# EXERCISE DETAILS:
Convert the lines below, everything from the line containing "locality: NW side" down to the line containing "genus: Avrainvillea", both included, into a Markdown table with the columns Row and Line, omitting blank lines.

# SUPPLIED MATERIAL:
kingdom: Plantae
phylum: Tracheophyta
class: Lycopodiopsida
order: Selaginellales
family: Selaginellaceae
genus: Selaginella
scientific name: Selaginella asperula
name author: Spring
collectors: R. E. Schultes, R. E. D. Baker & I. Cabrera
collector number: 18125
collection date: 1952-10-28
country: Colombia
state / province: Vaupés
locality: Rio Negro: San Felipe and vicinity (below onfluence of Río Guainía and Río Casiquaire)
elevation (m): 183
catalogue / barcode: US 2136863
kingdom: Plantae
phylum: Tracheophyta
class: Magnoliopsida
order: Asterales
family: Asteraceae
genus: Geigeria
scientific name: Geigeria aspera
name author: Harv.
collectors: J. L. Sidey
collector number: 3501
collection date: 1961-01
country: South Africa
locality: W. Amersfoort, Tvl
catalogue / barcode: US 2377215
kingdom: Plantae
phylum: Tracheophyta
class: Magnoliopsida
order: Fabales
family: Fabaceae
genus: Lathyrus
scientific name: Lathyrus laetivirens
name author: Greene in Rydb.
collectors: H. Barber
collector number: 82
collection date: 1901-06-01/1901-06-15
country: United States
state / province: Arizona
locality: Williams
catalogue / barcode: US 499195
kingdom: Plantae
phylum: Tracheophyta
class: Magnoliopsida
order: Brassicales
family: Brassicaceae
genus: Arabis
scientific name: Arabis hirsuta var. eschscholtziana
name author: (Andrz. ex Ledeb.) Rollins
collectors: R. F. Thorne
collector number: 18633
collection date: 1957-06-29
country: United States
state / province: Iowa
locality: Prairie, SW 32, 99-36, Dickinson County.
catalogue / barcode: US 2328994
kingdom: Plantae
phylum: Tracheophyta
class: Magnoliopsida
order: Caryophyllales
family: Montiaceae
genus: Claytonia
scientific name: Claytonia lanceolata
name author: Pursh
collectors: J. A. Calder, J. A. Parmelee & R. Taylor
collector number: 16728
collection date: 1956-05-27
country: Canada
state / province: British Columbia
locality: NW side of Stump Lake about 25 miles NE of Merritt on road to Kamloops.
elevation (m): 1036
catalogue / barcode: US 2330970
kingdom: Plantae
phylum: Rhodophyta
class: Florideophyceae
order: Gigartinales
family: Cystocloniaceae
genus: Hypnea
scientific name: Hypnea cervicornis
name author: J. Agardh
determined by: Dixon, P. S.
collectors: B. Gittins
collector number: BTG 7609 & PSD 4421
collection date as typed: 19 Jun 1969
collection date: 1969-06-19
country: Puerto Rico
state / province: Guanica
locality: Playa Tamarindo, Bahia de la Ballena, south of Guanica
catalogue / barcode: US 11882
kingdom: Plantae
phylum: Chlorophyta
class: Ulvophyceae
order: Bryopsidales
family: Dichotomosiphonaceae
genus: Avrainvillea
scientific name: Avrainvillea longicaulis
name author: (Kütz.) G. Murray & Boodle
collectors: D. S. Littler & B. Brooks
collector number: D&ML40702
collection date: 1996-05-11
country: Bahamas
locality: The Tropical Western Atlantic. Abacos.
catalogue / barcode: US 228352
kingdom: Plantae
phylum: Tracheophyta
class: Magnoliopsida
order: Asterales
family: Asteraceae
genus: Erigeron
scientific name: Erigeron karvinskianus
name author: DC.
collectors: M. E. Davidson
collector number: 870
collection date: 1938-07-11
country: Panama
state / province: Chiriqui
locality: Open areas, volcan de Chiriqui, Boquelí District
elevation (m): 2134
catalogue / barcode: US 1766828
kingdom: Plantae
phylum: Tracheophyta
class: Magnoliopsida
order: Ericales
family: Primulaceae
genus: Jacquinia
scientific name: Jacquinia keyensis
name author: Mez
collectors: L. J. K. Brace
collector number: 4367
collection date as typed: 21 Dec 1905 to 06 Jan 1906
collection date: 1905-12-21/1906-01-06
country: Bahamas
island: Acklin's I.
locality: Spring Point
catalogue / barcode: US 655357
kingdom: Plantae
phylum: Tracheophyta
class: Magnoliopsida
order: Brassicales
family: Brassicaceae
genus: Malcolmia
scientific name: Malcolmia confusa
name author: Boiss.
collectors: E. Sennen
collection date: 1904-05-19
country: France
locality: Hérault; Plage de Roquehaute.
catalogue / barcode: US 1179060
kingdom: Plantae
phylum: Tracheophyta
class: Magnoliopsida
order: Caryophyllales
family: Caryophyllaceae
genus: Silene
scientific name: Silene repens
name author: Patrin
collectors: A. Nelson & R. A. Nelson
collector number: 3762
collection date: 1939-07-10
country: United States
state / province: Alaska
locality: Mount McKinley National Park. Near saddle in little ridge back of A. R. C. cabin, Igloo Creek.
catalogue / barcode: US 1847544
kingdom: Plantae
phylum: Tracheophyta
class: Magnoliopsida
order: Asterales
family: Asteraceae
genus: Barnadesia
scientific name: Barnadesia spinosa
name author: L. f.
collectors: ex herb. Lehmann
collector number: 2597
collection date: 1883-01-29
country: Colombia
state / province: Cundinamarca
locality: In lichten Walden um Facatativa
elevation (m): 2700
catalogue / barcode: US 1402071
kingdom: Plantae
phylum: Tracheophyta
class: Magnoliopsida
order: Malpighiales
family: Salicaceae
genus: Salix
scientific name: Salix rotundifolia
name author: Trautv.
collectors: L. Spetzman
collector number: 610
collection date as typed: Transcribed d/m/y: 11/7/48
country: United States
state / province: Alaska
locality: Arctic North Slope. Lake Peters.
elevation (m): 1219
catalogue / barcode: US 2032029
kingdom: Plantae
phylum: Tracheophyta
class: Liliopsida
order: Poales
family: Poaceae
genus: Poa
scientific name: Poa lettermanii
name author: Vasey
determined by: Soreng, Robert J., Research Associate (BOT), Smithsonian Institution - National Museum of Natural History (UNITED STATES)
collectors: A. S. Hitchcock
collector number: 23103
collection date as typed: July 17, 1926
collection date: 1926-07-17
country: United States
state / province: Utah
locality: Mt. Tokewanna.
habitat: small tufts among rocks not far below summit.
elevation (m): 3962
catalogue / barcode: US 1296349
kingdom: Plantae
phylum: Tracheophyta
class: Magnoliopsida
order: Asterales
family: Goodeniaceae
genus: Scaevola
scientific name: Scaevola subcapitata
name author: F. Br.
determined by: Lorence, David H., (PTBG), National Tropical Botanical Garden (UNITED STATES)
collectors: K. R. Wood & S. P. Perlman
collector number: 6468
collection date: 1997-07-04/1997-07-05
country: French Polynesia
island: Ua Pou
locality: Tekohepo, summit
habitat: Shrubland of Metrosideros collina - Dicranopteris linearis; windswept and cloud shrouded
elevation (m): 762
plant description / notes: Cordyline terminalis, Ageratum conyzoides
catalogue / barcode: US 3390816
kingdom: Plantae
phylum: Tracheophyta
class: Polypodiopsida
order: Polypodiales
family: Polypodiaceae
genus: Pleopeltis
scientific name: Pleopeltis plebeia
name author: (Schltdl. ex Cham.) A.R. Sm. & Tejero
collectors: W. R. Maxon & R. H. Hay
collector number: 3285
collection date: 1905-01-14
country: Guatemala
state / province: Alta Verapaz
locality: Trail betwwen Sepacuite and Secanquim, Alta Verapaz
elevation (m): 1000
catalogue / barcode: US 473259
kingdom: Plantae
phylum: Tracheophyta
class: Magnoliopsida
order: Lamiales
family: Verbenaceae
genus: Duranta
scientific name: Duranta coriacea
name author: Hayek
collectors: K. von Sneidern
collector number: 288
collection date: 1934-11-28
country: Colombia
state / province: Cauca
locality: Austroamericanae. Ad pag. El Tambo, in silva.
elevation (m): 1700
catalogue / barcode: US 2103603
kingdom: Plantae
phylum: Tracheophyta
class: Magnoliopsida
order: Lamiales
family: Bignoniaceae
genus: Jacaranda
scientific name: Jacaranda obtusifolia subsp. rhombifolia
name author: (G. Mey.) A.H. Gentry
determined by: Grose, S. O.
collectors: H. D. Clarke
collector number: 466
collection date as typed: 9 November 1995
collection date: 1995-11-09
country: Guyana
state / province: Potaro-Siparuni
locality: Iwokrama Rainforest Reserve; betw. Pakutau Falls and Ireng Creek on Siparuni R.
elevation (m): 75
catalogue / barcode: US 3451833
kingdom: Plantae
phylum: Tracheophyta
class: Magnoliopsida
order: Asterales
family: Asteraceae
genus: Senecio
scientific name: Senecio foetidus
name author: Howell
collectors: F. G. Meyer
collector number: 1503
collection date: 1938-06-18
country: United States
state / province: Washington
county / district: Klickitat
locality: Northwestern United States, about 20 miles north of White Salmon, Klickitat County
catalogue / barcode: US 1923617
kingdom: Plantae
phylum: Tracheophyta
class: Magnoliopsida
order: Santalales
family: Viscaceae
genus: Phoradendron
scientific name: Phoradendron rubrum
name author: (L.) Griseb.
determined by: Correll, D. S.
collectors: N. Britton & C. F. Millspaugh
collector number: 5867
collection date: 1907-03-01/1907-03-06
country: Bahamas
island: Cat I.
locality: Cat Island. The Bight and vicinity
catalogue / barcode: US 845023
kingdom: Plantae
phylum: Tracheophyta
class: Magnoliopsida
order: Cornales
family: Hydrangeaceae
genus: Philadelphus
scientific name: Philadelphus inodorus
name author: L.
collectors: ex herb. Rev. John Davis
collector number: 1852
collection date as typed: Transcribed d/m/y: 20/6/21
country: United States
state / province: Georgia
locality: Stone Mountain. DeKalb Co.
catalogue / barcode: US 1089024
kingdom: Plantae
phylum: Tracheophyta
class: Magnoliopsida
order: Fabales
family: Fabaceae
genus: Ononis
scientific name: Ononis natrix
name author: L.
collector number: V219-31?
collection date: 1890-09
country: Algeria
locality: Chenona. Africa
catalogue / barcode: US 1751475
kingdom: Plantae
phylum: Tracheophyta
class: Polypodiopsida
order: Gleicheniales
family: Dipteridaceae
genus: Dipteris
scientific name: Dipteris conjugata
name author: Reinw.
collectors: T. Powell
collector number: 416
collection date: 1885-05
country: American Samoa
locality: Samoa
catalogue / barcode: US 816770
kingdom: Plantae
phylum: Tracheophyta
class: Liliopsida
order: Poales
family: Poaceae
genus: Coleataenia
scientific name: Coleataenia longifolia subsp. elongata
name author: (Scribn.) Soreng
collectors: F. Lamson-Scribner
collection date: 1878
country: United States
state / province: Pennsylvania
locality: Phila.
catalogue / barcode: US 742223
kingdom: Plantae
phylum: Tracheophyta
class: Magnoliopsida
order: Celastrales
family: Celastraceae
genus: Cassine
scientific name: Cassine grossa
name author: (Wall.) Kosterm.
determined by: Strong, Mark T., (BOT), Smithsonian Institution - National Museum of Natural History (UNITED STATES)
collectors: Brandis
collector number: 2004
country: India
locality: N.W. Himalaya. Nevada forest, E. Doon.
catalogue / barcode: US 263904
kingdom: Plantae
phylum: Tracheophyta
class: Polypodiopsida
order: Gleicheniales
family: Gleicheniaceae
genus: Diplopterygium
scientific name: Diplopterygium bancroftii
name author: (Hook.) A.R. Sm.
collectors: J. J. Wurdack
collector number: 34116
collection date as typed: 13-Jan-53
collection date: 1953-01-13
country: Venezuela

# ANSWER TO THIS EXERCISE:
| Row | Line |
|---|---|
| 1 | locality: NW side of Stump Lake about 25 miles NE of Merritt on road to Kamloops. |
| 2 | elevation (m): 1036 |
| 3 | catalogue / barcode: US 2330970 |
| 4 | kingdom: Plantae |
| 5 | phylum: Rhodophyta |
| 6 | class: Florideophyceae |
| 7 | order: Gigartinales |
| 8 | family: Cystocloniaceae |
| 9 | genus: Hypnea |
| 10 | scientific name: Hypnea cervicornis |
| 11 | name author: J. Agardh |
| 12 | determined by: Dixon, P. S. |
| 13 | collectors: B. Gittins |
| 14 | collector number: BTG 7609 & PSD 4421 |
| 15 | collection date as typed: 19 Jun 1969 |
| 16 | collection date: 1969-06-19 |
| 17 | country: Puerto Rico |
| 18 | state / province: Guanica |
| 19 | locality: Playa Tamarindo, Bahia de la Ballena, south of Guanica |
| 20 | catalogue / barcode: US 11882 |
| 21 | kingdom: Plantae |
| 22 | phylum: Chlorophyta |
| 23 | class: Ulvophyceae |
| 24 | order: Bryopsidales |
| 25 | family: Dichotomosiphonaceae |
| 26 | genus: Avrainvillea |